> CONSIGNES DE TRAVAIL
1 – Recopiez mot pour mot l'extrait sur la truite grise ci-dessous, de « Deuxièmement, il faut » jusqu'à « première offrande venue. ».
2 – Indiquez si chacune des affirmations suivantes concorde avec l'extrait sur la truite grise, en répondant par oui ou par non et en citant les mots décisifs du texte. (a) Une truite grise met en moyenne une dizaine d'années à atteindre une soixantaine de centimètres. (b) Les lacs qui abritent la truite grise sont de grands producteurs de nourriture. (c) Les experts de la pêche à la truite grise sont nombreux.
3 – Rédigez la suite de l'extrait sur la truite grise en reprenant après sa dernière phrase.

> EXTRAIT CHOISI
*-*-*
Cette difficulté se voit encore augmentée par le fait que l’espèce peut fréquenter des habitats fort différents de l’un à l’autre; les habitudes particulières de la population d’un plan d’eau donné ne sont donc pas nécessairement applicables à un autre endroit. C’est pour cette raison que les «experts» de pêche de la truite grise ne courent pas les rues et qu’il s’agit presque toujours de gens qui détiennent une vaste expérience et une bonne connaissance de leur plan d’eau favori.
Il faut également dire qu’avec la pression de pêche moderne, les populations de touladis ne sont plus ce qu’elles ont déjà été, du moins dans les plans d’eau facilement accessibles. Il est assez facile de pointer deux principales raisons à cette apparente difficulté grandissante de captures de grises.
D’abord, il faut penser qu’une truite grise peut mettre en moyenne une dizaine d’années avant d’atteindre la taille respectable d’une soixantaine de centimètres (25 po) de longueur.
Deuxièmement, il faut également songer que le monde des profondeurs représentait jusqu’à récemment un territoire pratiquement vierge. Seuls les pêcheurs expérimentés à la ligne plombée parvenaient à le prospecter avec un certain degré d’efficacité; de nos jours, avec l’équipement technologique disponible, la prospection systématique de ce monde est à la portée de n’importe qui.
Tout cela fait que les populations de grises sont plus «sollicitées» aujourd’hui. À cause du temps exigé pour la production d’individus de taille respectable, cette pression de pêche a un impact sur le rendement naturel et, conséquemment, sur la qualité de pêche. D’autant plus que cette même pression de pêche peut finir par créer une «éducation» des poissons qui deviennent moins enclins à se précipiter sur la première offrande venue.
Un troisième élément qui explique la relative fragilité des populations de truites grises est la pauvreté de leur habitat. Typiquement, les lacs aux eaux claires et profondes qui abritent la truite grise ne sont pas de grands producteurs de nourriture. Quand on pense que la productivité d’un lac typique à truites grises peut varier de 0,2 à un peu plus de 1 kilogramme de poisson à l’hectare, cela ne représente pas une masse de captures potentielles pour chaque pêcheur d’un plan d’eau.
*-*-*
> DONNÉES SOURCES
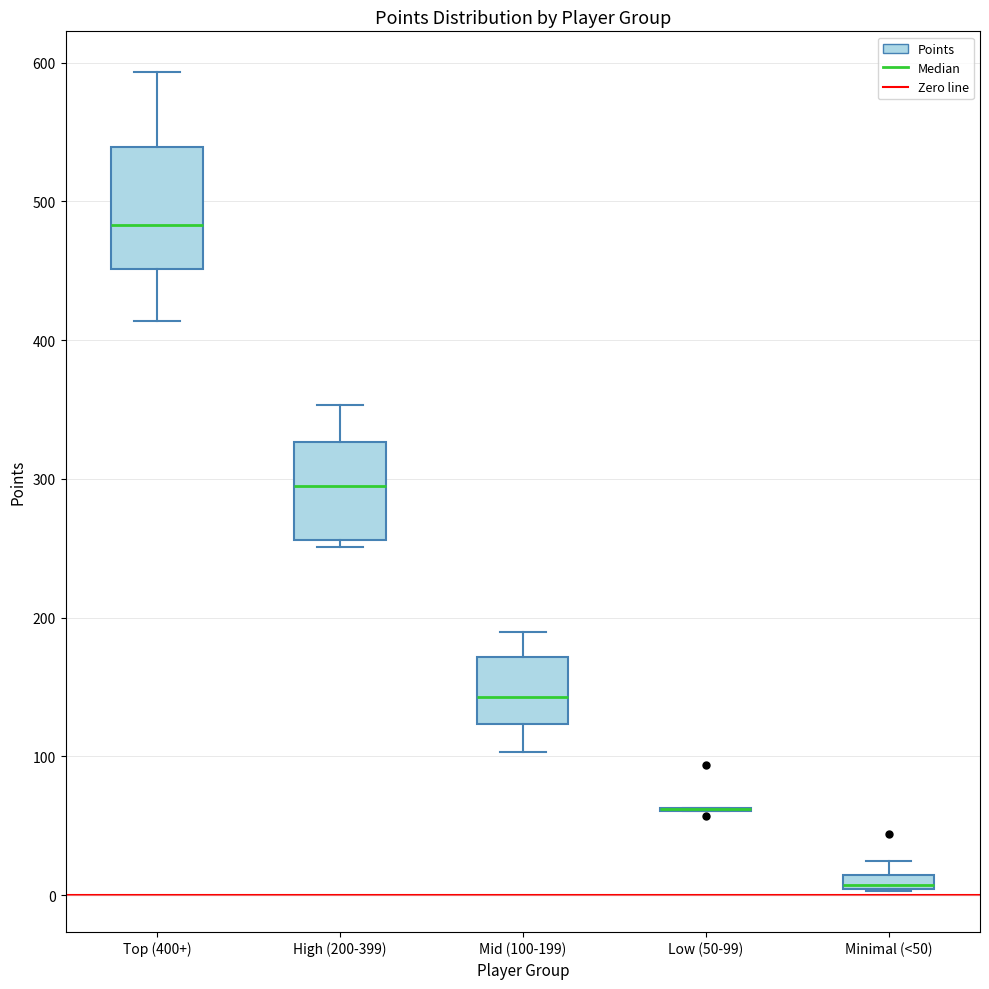

Where does the lower whisker of the box for Mid (100-199) end on the y-axis? The values are not printed on the chart, so give them approximately, as read against the axis.

100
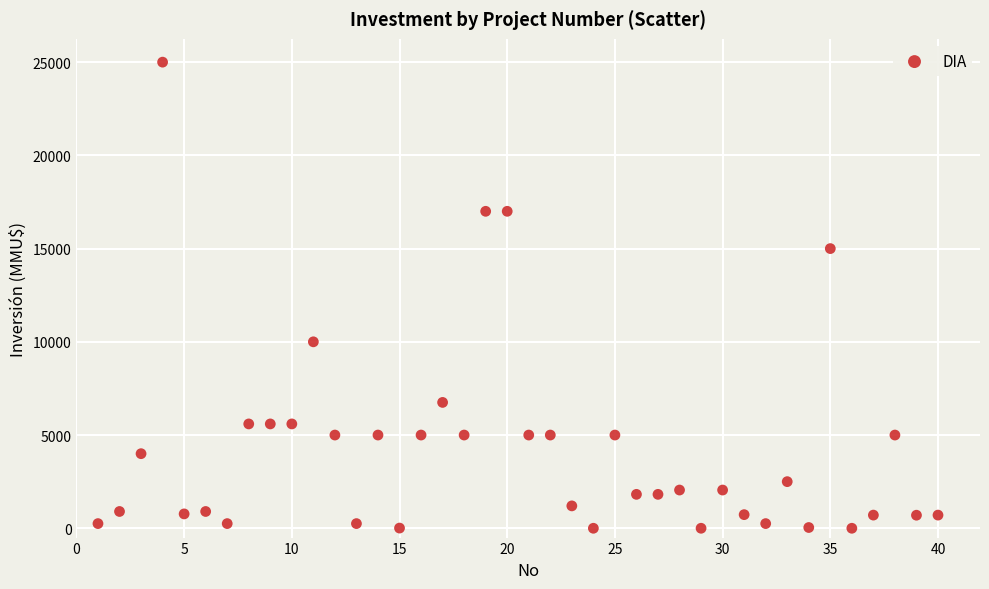

What is the range of X values (max minus min)?

39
*-*-*
> RÉPONSES AUX CONSIGNES
1 –
Deuxièmement, il faut également songer que le monde des profondeurs représentait jusqu’à récemment un territoire pratiquement vierge. Seuls les pêcheurs expérimentés à la ligne plombée parvenaient à le prospecter avec un certain degré d’efficacité; de nos jours, avec l’équipement technologique disponible, la prospection systématique de ce monde est à la portée de n’importe qui.
Tout cela fait que les populations de grises sont plus «sollicitées» aujourd’hui. À cause du temps exigé pour la production d’individus de taille respectable, cette pression de pêche a un impact sur le rendement naturel et, conséquemment, sur la qualité de pêche. D’autant plus que cette même pression de pêche peut finir par créer une «éducation» des poissons qui deviennent moins enclins à se précipiter sur la première offrande venue.

2 –
(a) Oui : « une truite grise peut mettre en moyenne une dizaine d’années avant d’atteindre la taille respectable d’une soixantaine de centimètres »
(b) Non : « les lacs aux eaux claires et profondes qui abritent la truite grise ne sont pas de grands producteurs de nourriture »
(c) Non : « les «experts» de pêche de la truite grise ne courent pas les rues »

3 –
Théoriquement, un tel lac de 100 ha pourrait donner 100 truites de 1 kg ou 50 truites de 2 kg… s’il y a déjà une bonne population de base et si les sites de fraye sont productifs!
Ce qui précède n’est pas mentionné dans le but de décourager les adeptes potentiels, mais bien pour jeter une lumière réaliste sur le vécu de ce genre de pêche. Il n’est donc pas question ici de penser quantité, mais l’aspect qualité n’en est que plus présent.
Je ne sais pas si je puis me permettre cette généralisation, mais il me semble que les pêcheurs à la ligne plombée du bon vieux temps se concentraient plus souvent qu’autrement à «gratter le fond» avec leur attirail, et que c’est ainsi qu’ils réussissaient la plupart de leurs captures. Avec l’avènement du sonar et du downrigger, plusieurs pêcheurs se sont plutôt concentrés à pêcher entre deux eaux, là où ils avaient souvent repéré des bandes de grises et où l’utilisation du downrigger est plus aisée.
Il n’est pas ici question de dénigrer cette méthode de pêche, car elle est très plaisante à utiliser et très efficace… quand les conditions s’y prêtent. Et ceci m’amène à risquer une autre généralisation personnelle: les bandes de truites grises se tenant en suspension semblent se retrouver plus souvent dans les très grands plans d’eau en période estivale. En d’autres temps et en d’autres lieux — dans les lacs de dimension moyenne, par exemple —, les grises continuent d’affectionner les profondeurs, mais semblent préférablement choisir leurs sites de tenue près du fond.
Je tiens à dire tout de suite qu’il ne s’agit pas là d’une règle stricte et qu’il existe bien sûr des exceptions, dont la principale me semble représentée par la disponibilité passagère d’une source de nourriture abondante et concentrée. C’est d’ailleurs là un attrait supplémentaire de la pêche de la grise: on n’a pas fini de trouver des exceptions aux règles et le champ d’expérimentation est tout grand ouvert.
Je me permets quand même de partager avec vous les observations d’un «vieux maniaque» de cette pêche et d’expliquer les raisons logiques qui m’amènent à la mise en pratique d’une technique qui m’apparaît la plus efficacement applicable, à chaque période de la saison de pêche.
Encore ici, il m’apparaît très important de faire une distinction préalable avant de se lancer à l’assaut du plan d’eau qui vient de se libérer de sa couverture de glace. Essayez de savoir si les populations de poissons-appâts de ce plan d’eau sont dominées par l’éperlan ou par les corégones et ciscos. La raison de cette distinction est simple: le premier fraye au printemps, les autres à l’automne, ce qui peut apporter une variation importante dans le type d’endroits où la nourriture de la grise sera concentrée.
Au Québec, l’éperlan représente une espèce introduite dans plusieurs plans d’eau, de sorte qu’il devrait être possible de connaître sa présence par le bureau du MLCP de la région concernée. Même s’il ne contient pas d’éperlans, votre lac peut être habité par des menés indigènes qui frayent au printemps, et la situation reviendrait alors sensiblement au même. Quant aux corégones et ciscos, on les retrouve habituellement dans les lacs nordiques de bonne dimension ainsi que dans les grands réservoirs.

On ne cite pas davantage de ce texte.